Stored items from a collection
——————
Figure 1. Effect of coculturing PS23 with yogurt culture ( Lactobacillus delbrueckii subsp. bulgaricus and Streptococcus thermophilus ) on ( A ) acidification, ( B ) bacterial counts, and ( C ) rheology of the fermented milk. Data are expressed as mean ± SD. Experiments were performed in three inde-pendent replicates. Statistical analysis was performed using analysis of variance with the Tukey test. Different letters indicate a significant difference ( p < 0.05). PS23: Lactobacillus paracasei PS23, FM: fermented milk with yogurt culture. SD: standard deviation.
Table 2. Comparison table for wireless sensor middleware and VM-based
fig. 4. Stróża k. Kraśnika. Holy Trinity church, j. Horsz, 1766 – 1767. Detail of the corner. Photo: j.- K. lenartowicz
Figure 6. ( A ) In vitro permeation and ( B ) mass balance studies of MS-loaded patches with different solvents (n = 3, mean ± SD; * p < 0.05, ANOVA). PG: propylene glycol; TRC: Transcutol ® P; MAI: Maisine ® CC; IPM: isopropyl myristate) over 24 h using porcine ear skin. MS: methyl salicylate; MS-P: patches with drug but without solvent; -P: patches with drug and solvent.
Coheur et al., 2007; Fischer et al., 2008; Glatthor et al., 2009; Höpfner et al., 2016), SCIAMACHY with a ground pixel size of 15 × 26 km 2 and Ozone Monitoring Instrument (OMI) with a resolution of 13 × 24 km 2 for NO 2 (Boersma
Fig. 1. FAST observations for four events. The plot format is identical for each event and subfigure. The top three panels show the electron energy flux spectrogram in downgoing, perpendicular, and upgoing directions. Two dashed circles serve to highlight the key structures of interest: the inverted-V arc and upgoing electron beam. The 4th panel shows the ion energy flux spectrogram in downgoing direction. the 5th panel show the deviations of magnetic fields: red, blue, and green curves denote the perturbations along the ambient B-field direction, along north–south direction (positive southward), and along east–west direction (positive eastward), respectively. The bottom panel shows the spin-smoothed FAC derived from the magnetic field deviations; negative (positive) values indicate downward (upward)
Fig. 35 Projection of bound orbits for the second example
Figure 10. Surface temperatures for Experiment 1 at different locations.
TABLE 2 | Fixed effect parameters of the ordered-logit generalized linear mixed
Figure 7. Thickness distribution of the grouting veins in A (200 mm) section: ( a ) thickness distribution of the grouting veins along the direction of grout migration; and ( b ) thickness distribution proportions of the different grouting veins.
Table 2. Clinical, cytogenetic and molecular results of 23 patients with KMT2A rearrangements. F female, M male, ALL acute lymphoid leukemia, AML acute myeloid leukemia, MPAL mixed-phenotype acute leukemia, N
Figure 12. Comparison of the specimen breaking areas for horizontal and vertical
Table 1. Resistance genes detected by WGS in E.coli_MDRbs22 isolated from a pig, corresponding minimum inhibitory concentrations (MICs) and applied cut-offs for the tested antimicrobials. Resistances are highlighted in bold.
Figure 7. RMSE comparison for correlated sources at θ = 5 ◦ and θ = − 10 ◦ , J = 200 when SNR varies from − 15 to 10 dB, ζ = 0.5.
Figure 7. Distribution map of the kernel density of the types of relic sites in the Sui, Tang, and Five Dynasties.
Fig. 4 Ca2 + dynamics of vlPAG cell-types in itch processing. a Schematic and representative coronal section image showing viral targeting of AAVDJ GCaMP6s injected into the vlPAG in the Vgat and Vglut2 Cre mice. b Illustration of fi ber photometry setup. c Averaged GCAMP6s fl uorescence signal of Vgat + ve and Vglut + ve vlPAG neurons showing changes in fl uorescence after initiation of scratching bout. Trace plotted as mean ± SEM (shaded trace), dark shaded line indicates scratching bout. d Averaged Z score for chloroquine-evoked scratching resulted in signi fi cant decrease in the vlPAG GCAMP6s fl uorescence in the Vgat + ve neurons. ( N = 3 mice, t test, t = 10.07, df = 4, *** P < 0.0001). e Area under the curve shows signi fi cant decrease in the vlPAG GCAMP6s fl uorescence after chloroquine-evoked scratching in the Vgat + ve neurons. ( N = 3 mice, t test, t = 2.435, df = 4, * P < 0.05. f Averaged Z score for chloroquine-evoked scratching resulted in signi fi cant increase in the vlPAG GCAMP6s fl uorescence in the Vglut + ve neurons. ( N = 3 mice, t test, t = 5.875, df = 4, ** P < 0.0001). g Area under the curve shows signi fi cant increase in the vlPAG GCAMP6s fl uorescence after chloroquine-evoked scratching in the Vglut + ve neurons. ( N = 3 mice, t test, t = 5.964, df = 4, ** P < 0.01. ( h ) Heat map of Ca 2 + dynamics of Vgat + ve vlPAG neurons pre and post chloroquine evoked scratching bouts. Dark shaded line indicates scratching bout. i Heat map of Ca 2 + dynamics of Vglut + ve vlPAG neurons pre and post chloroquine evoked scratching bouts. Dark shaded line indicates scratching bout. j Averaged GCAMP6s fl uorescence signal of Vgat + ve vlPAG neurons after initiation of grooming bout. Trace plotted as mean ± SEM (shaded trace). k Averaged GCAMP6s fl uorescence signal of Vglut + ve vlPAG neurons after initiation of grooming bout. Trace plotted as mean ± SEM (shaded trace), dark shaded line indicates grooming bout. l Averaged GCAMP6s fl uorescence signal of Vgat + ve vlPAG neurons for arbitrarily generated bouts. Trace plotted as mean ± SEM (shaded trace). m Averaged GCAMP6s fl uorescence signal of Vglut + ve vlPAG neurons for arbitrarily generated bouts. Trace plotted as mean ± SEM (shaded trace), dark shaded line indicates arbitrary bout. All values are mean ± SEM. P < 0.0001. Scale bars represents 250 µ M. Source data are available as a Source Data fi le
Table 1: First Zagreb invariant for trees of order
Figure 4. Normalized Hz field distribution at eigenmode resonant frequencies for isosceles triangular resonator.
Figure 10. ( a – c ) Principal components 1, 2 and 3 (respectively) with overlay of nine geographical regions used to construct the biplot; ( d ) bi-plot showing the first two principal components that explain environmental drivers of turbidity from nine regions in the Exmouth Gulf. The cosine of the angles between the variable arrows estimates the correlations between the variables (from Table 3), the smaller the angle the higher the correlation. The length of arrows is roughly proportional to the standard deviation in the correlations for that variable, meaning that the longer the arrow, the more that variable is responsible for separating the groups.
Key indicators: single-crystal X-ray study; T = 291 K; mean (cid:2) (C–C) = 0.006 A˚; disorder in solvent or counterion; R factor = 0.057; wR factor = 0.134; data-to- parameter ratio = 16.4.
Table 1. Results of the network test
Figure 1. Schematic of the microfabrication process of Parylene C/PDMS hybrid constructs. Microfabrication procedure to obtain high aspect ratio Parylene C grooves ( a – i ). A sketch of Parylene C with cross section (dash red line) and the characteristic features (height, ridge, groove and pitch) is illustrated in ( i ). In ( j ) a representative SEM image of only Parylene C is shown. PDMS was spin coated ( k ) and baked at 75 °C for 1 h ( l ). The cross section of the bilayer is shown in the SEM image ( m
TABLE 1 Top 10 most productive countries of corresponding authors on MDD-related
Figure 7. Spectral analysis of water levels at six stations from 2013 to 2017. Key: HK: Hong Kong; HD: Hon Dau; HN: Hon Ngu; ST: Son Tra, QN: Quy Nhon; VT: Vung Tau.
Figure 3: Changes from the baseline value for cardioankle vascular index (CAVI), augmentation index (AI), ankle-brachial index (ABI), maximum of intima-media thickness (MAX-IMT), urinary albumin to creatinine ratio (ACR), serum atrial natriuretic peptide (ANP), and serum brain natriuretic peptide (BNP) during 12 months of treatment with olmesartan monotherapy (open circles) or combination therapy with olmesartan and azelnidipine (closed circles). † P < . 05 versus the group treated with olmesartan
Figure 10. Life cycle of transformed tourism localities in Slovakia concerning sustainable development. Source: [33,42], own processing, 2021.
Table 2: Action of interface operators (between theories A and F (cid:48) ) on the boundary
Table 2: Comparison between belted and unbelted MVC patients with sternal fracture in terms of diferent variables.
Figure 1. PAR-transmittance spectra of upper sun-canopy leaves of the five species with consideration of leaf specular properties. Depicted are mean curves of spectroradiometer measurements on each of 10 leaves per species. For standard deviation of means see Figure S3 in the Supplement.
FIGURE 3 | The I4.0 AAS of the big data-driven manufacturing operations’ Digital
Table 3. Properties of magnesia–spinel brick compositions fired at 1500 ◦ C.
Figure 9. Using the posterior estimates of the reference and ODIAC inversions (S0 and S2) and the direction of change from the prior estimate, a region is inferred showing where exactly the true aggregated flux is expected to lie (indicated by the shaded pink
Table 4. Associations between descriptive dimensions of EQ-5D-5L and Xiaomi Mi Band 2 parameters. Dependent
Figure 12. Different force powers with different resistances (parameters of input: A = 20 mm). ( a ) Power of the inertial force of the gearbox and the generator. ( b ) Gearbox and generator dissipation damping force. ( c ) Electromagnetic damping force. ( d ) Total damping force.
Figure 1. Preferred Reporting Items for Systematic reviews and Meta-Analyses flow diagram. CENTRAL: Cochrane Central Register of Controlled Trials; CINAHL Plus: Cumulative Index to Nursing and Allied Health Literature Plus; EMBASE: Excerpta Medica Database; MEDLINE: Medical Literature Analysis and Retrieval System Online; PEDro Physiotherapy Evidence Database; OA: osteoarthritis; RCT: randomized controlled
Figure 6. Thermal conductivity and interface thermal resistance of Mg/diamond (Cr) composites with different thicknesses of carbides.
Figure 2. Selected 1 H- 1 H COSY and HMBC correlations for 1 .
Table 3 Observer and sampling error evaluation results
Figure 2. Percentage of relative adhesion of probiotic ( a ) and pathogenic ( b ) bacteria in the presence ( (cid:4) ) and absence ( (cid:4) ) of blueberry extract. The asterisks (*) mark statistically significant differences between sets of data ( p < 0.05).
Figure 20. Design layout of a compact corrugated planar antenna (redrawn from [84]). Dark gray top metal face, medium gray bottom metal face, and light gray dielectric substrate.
——————
Task statement: Note how many lines of the records contain the string "significant", and give that number with nothing added.

Answer to this problem: 2